**Aim of the exercise:** Without the pictures, repeat the listing character for character.

★ ★ ★ ★ ★ ★ ★

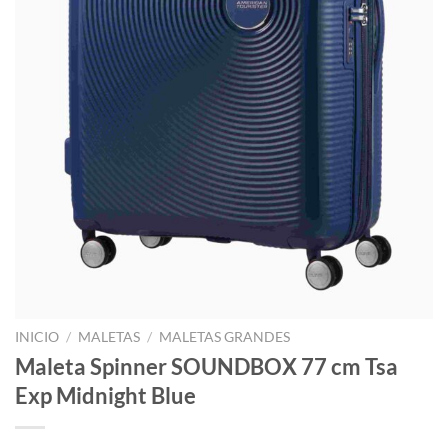
INICIO
/
MALETAS
/
MALETAS GRANDES
Maleta Spinner SOUNDBOX 77 cm Tsa
Exp Midnight Blue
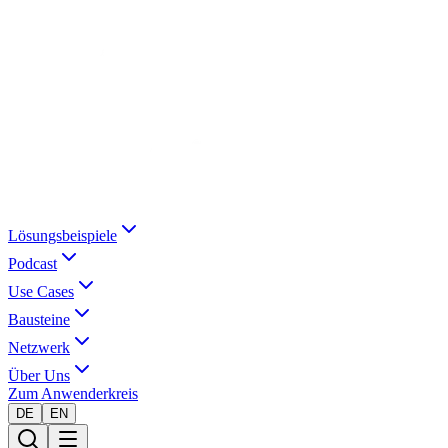
Lösungsbeispiele
Podcast
Use Cases
Bausteine
Netzwerk
Über Uns
Zum Anwenderkreis
DE
EN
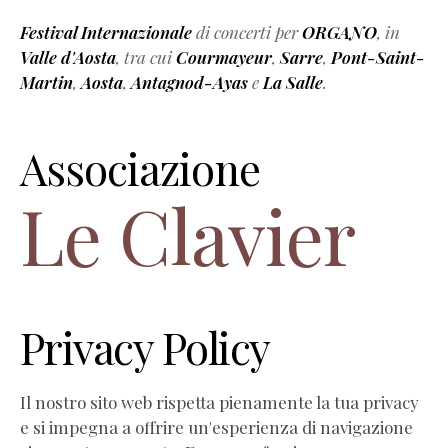
Festival Internazionale
di concerti per
ORGANO
, in
Valle d'Aosta
, tra cui
Courmayeur
,
Sarre
,
Pont-Saint-
Martin
,
Aosta
,
Antagnod-Ayas
e
La Salle
.
Associazione
Le Clavier
Privacy Policy
Il nostro sito web rispetta pienamente la tua privacy
e si impegna a offrire un'esperienza di navigazione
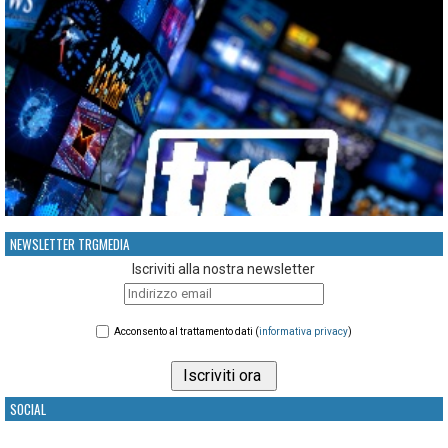
NEWSLETTER TRGMEDIA
Iscriviti alla nostra newsletter
Acconsento al trattamento dati (
informativa privacy
)
SOCIAL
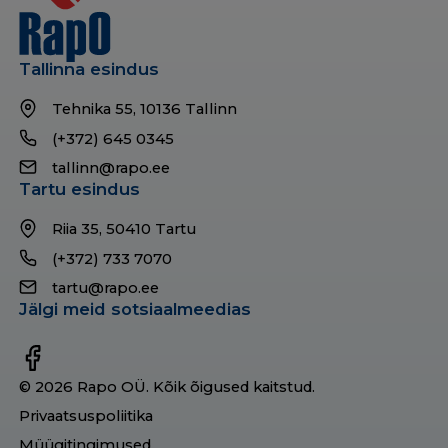
Tallinna esindus
Tehnika 55, 10136 Tallinn
(+372) 645 0345
tallinn@rapo.ee
Tartu esindus
Riia 35, 50410 Tartu
(+372) 733 7070
tartu@rapo.ee
Jälgi meid sotsiaalmeedias
© 2026 Rapo OÜ. Kõik õigused kaitstud.
Privaatsuspoliitika
Müügitingimused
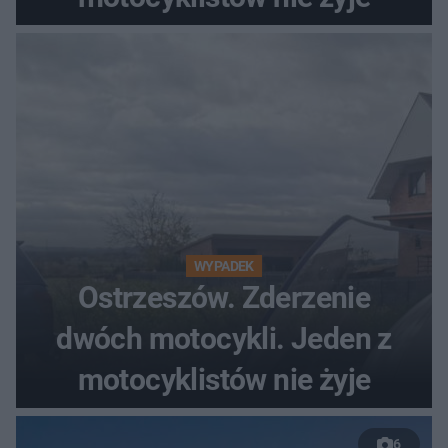
WYPADEK
Ostrzeszów. Zderzenie
dwóch motocykli. Jeden z
motocyklistów nie żyje
6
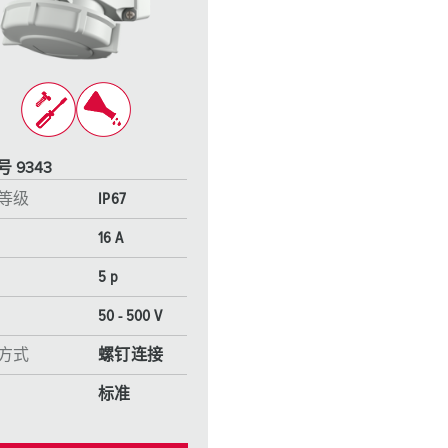
工业以太网
特殊插头插座
配件
 9343
等级
IP67
16 A
5 p
50 - 500 V
方式
螺钉连接
标准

★ ★ ★ ★ ★ ★ ★

**Response box:**
INICIO
/
MALETAS
/
MALETAS GRANDES
Maleta Spinner SOUNDBOX 77 cm Tsa
Exp Midnight Blue
Lösungsbeispiele
Podcast
Use Cases
Bausteine
Netzwerk
Über Uns
Zum Anwenderkreis
DE
EN
Festival Internazionale
di concerti per
ORGANO
, in
Valle d'Aosta
, tra cui
Courmayeur
,
Sarre
,
Pont-Saint-
Martin
,
Aosta
,
Antagnod-Ayas
e
La Salle
.
Associazione
Le Clavier
Privacy Policy
Il nostro sito web rispetta pienamente la tua privacy
e si impegna a offrire un'esperienza di navigazione
NEWSLETTER TRGMEDIA
Iscriviti alla nostra newsletter
Acconsento al trattamento dati (
informativa privacy
)
SOCIAL
Tallinna esindus
Tehnika 55, 10136 Tallinn
(+372) 645 0345
tallinn@rapo.ee
Tartu esindus
Riia 35, 50410 Tartu
(+372) 733 7070
tartu@rapo.ee
Jälgi meid sotsiaalmeedias
© 2026 Rapo OÜ. Kõik õigused kaitstud.
Privaatsuspoliitika
Müügitingimused
WYPADEK
Ostrzeszów. Zderzenie
dwóch motocykli. Jeden z
motocyklistów nie żyje
6
工业以太网
特殊插头插座
配件
 9343
等级
IP67
16 A
5 p
50 - 500 V
方式
螺钉连接
标准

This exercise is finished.